Era chiaro che Nico sapesse chi era il padre di Alexander.
-No, e comunque per avere una sicurezza schiacciante il tuo genitore ti deve riconoscere-
Lo disse come se fosse una cosa impossibile che accadesse.
-Non succede spesso, vero? Potrei stare tutta la vita ad aspettare un segno-
-Un tempo era così-lo rassicurò Nico mettendosi in piedi. Sembrava più stabile – Le cose sono cambiate. È tuo diritto essere riconosciuto entro i tredici anni. Se non sbaglio, tra una settimana-
Alexander annuì. Come faceva Nico a conoscere la sua data di nascita? E più importante: perché mai a Nico sarebbe dovuto importare di lui?
-Dove si trova il campo?-
-A Long Island. Il centro del potere degli dei si trova qui a New York: l’ Olimpo è sull’ Empire State Building- rispose Nico come se la risposta fosse ovvia.
Ma non era ovvio.
Era già abbastanza strano che gli dei esistessero ancora, ma che tutto il mondo greco si fosse spostato in America…
-Capisco che per te può essere difficile, ma devi capire che è essenziale che tu mi segua- aggiunse Nico guardandolo negli occhi.
-Certo, verrò- promise Alexander.
Nico sorrise.
Alexander pensava che l’altro non fosse capace di fare un vero sorriso, e in effetti anche l’ultimo era una specie di sorriso malinconico come se si sentisse in colpa di quello che stava per fare, cosa che non rassicurò affatto Alexander.
-Posso portarti al Campo dopo la crociera, non c’è fretta- disse Nico.

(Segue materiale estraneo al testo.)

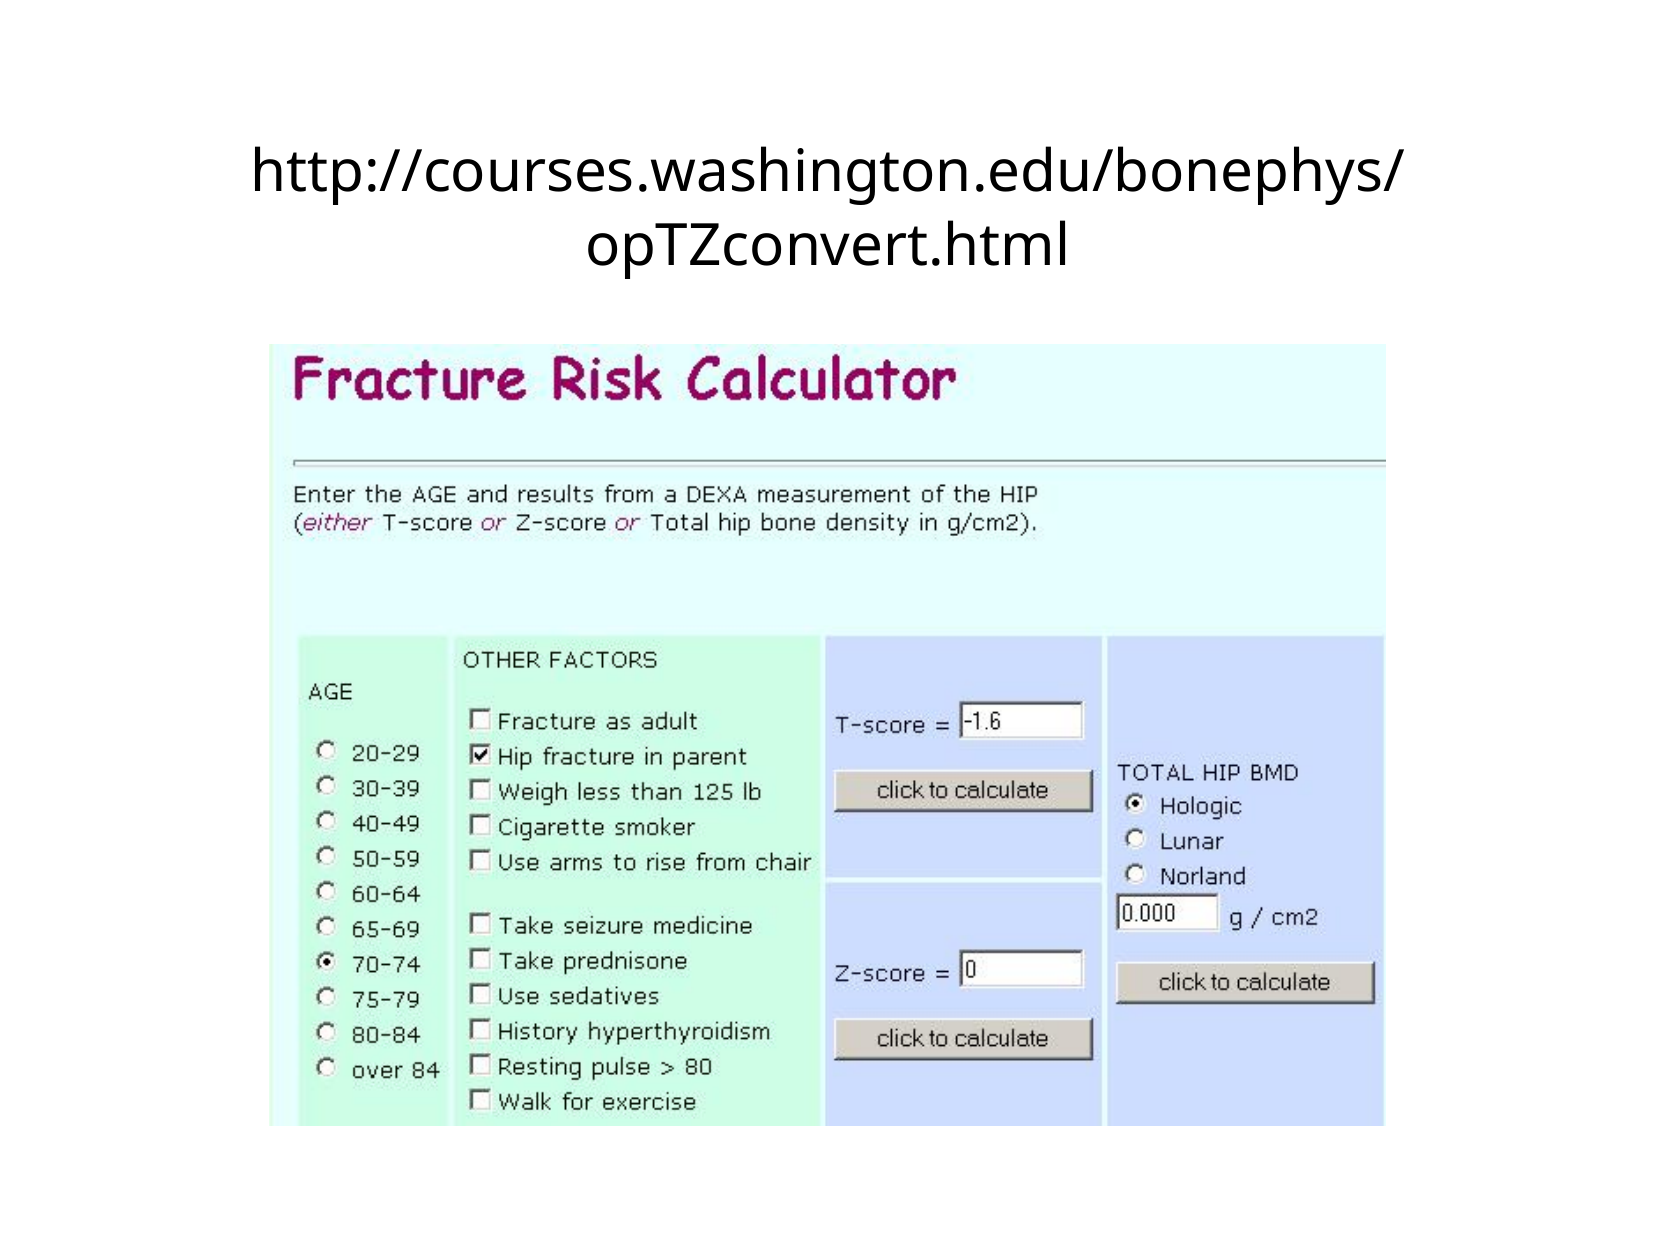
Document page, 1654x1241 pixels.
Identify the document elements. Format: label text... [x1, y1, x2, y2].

title http://courses.washington.edu/bonephys/opTZconvert.html [121, 141, 1534, 272]
chart [269, 344, 1386, 1126]
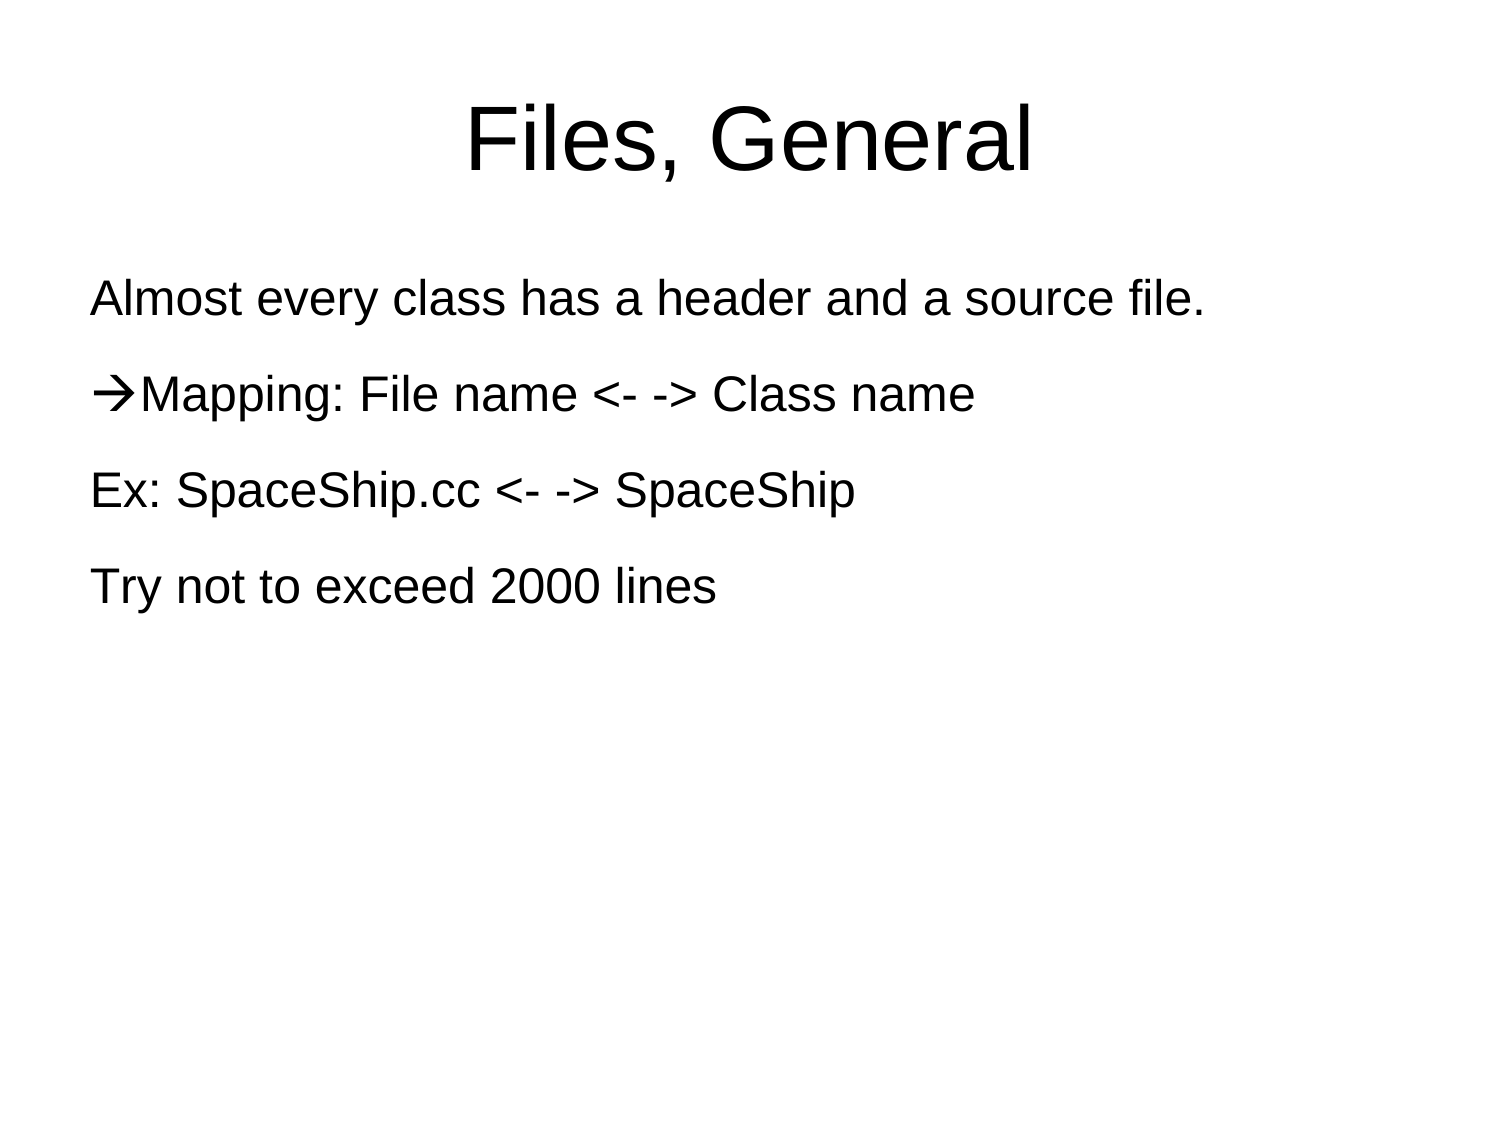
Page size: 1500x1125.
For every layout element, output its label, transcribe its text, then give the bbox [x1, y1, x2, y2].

list Almost every class has a header and a source file. Mapping: File name <- -> Class name Ex: SpaceShip.cc <- -> SpaceShip Try not to exceed 2000 lines [75, 262, 1426, 1006]
title Files, General [75, 45, 1426, 233]
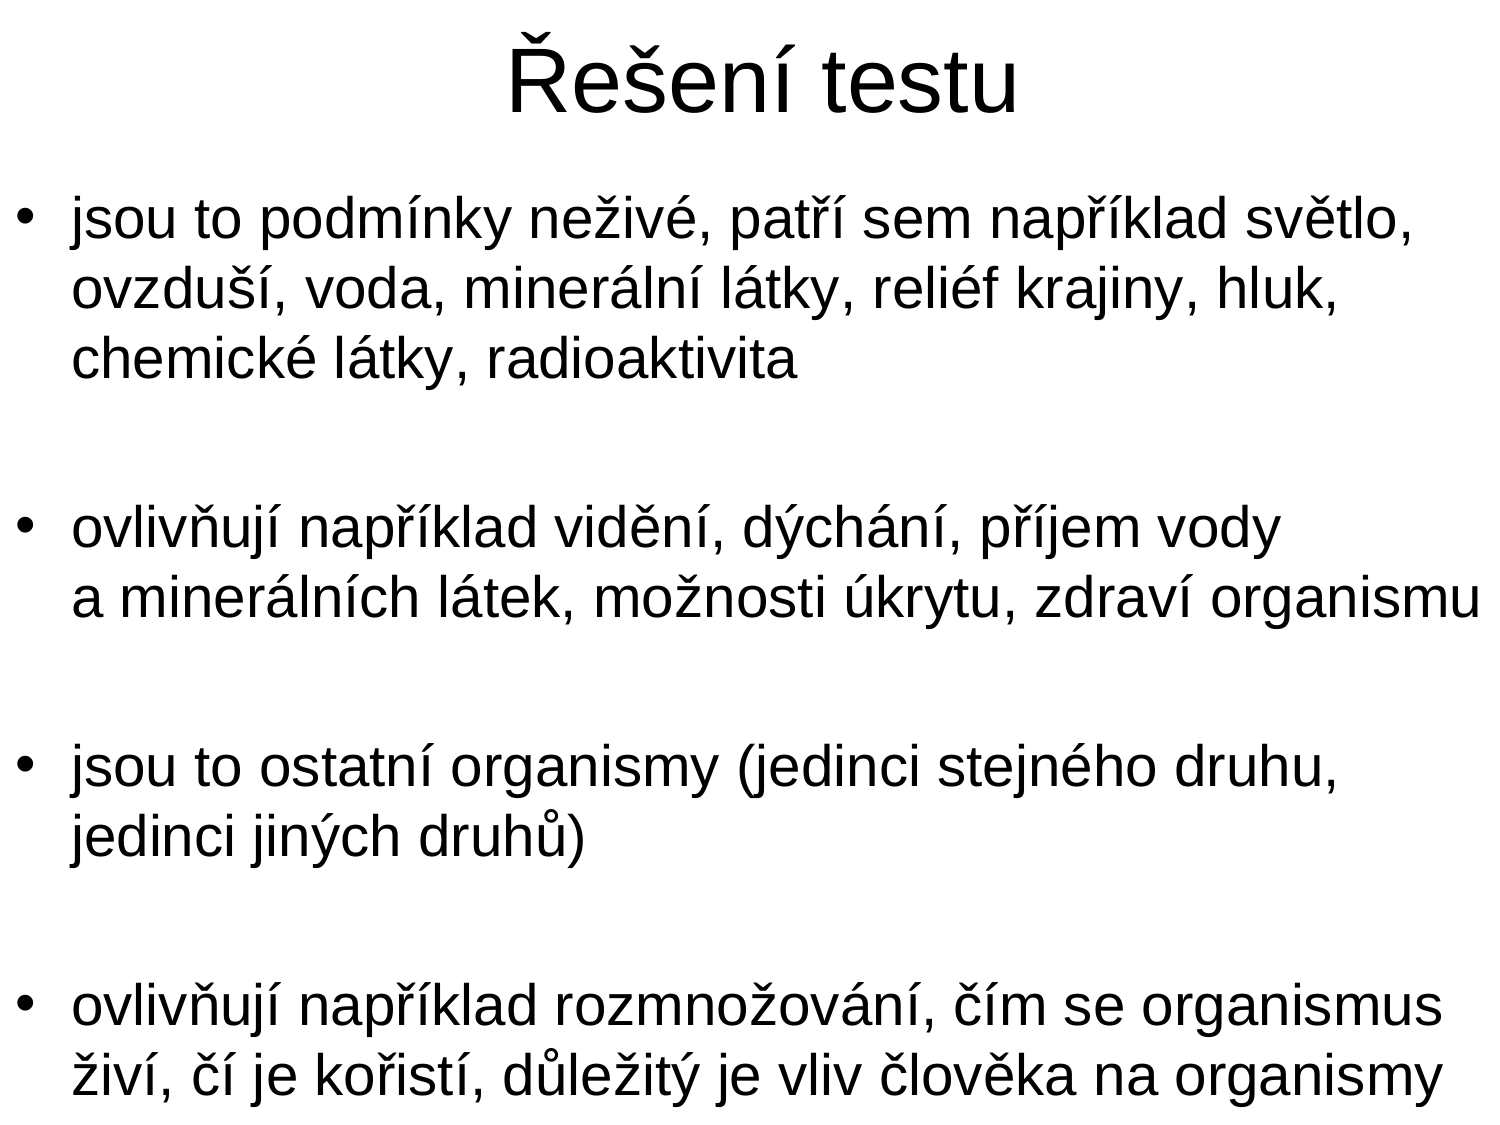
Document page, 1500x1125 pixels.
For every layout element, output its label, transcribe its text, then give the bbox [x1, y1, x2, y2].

title Řešení testu [88, 0, 1439, 152]
list jsou to podmínky neživé, patří sem například světlo, ovzduší, voda, minerální látky, reliéf krajiny, hluk, chemické látky, radioaktivita ovlivňují například vidění, dýchání, příjem vody a minerálních látek, možnosti úkrytu, zdraví organismu jsou to ostatní organismy (jedinci stejného druhu, jedinci jiných druhů) ovlivňují například rozmnožování, čím se organismus živí, čí je kořistí, důležitý je vliv člověka na organismy [0, 172, 1500, 1125]
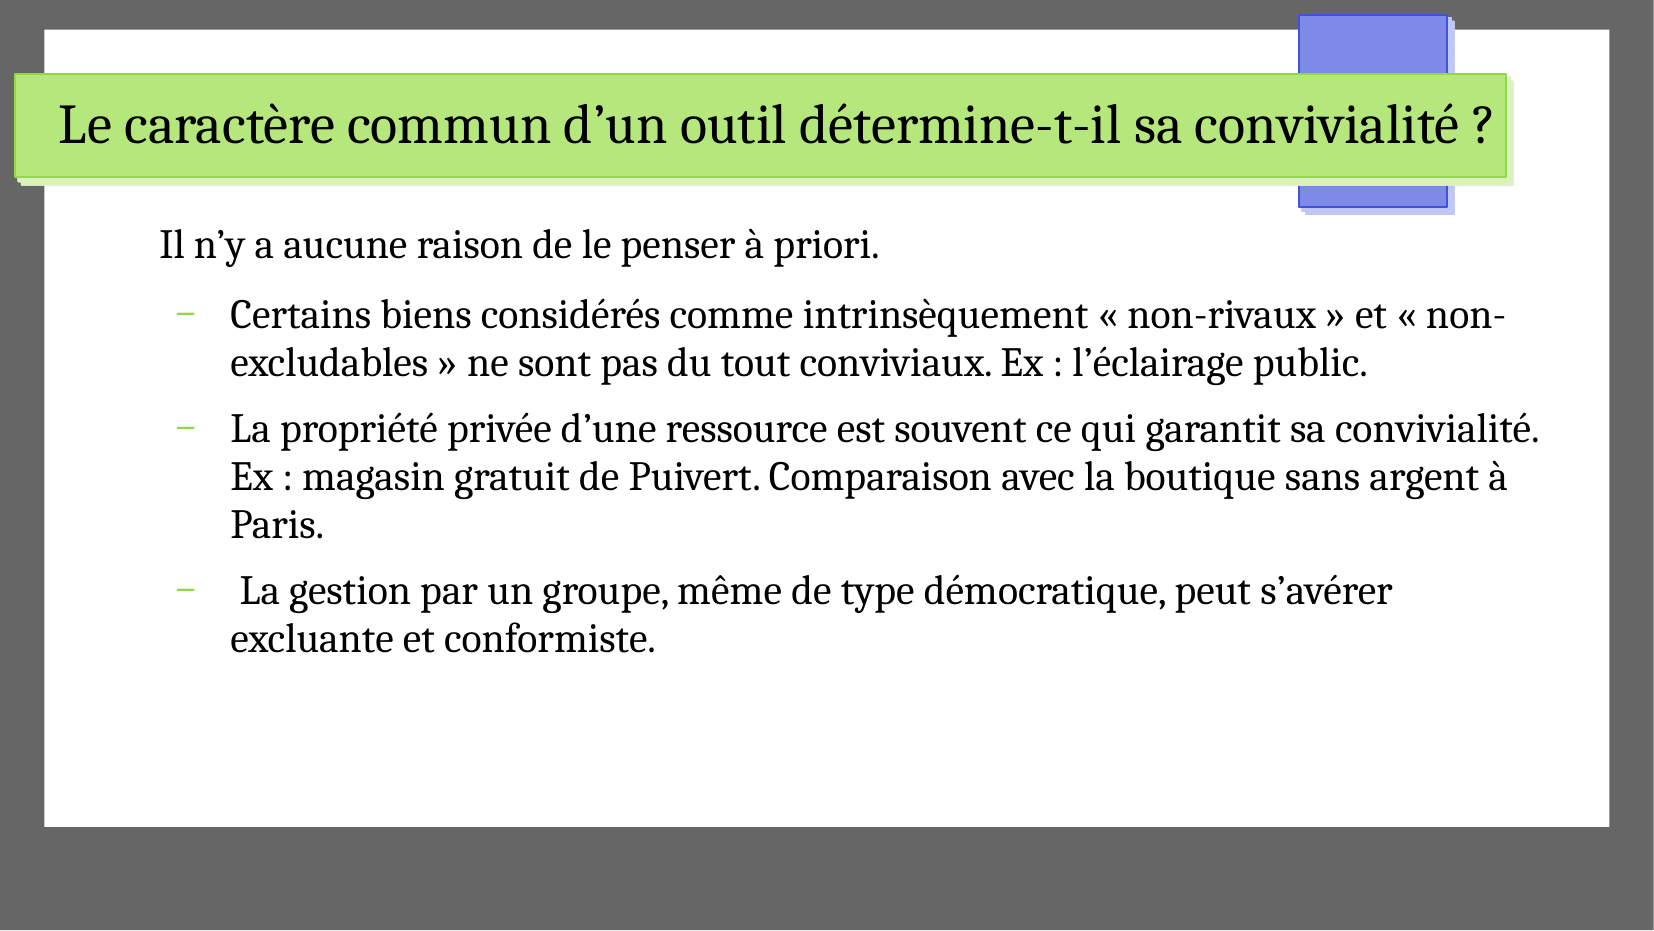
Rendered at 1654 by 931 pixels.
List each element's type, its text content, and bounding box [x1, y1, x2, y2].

title Le caractère commun d’un outil détermine-t-il sa convivialité ? [59, 60, 1506, 191]
list Il n’y a aucune raison de le penser à priori. Certains biens considérés comme intrinsèquement « non-rivaux » et « non-excludables » ne sont pas du tout conviviaux. Ex : l’éclairage public. La propriété privée d’une ressource est souvent ce qui garantit sa convivialité. Ex : magasin gratuit de Puivert. Comparaison avec la boutique sans argent à Paris. La gestion par un groupe, même de type démocratique, peut s’avérer excluante et conformiste. [88, 221, 1565, 813]
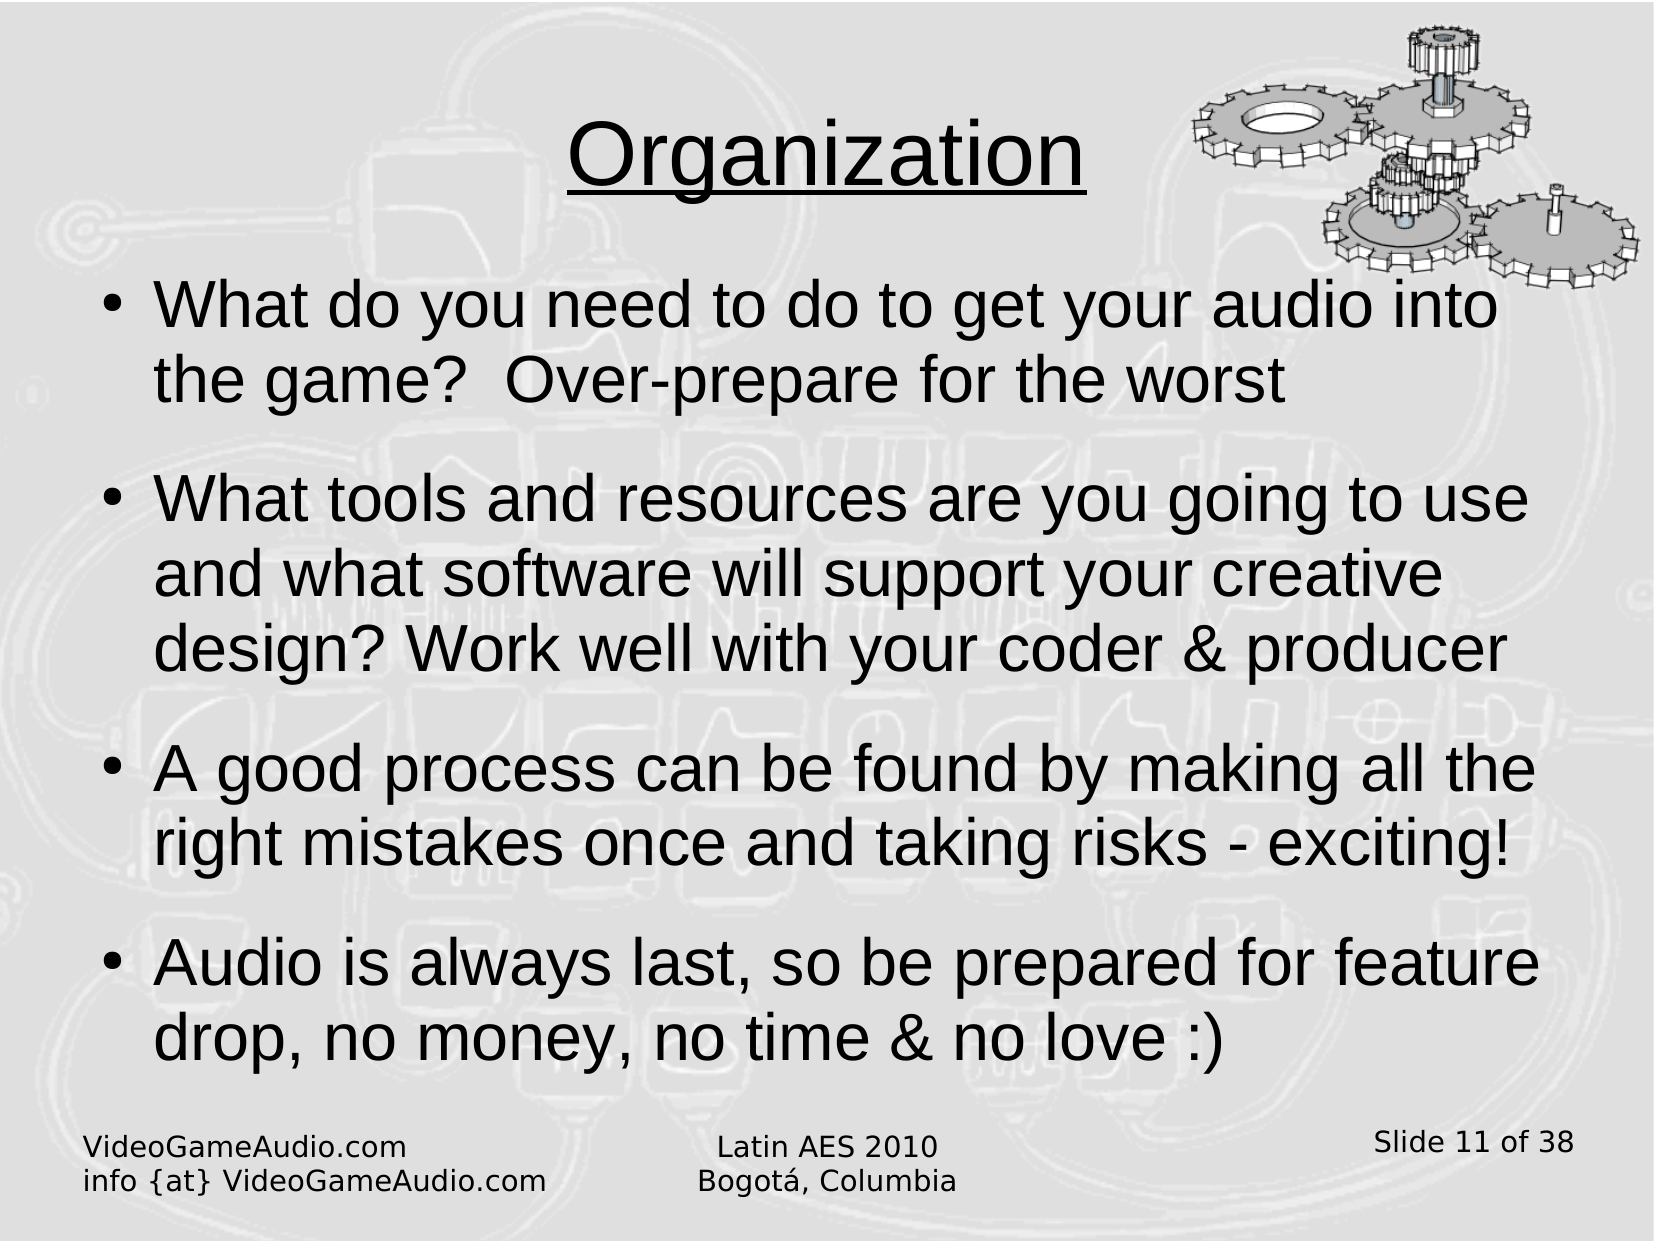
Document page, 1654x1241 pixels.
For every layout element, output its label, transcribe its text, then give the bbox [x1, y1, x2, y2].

-Grazie…veramente. Tu rimarrai sulla nave per tutto il tempo?-
Nico annuì e si guardò le spalle come a voler scrutare oltre la porta e il corridoio buio tutta la nave –C’ è un’ altra cosa che devo fare, oltretutto. E comunque ora devo riposarmi, i miei poteri mi stancano parecchio-
Nico gli fece cenno di seguirlo.
Erano appena arrivati fuori dalle tenebre che Alexander sentì il pavimento sollevarsi e la testa sbattere contro la parete.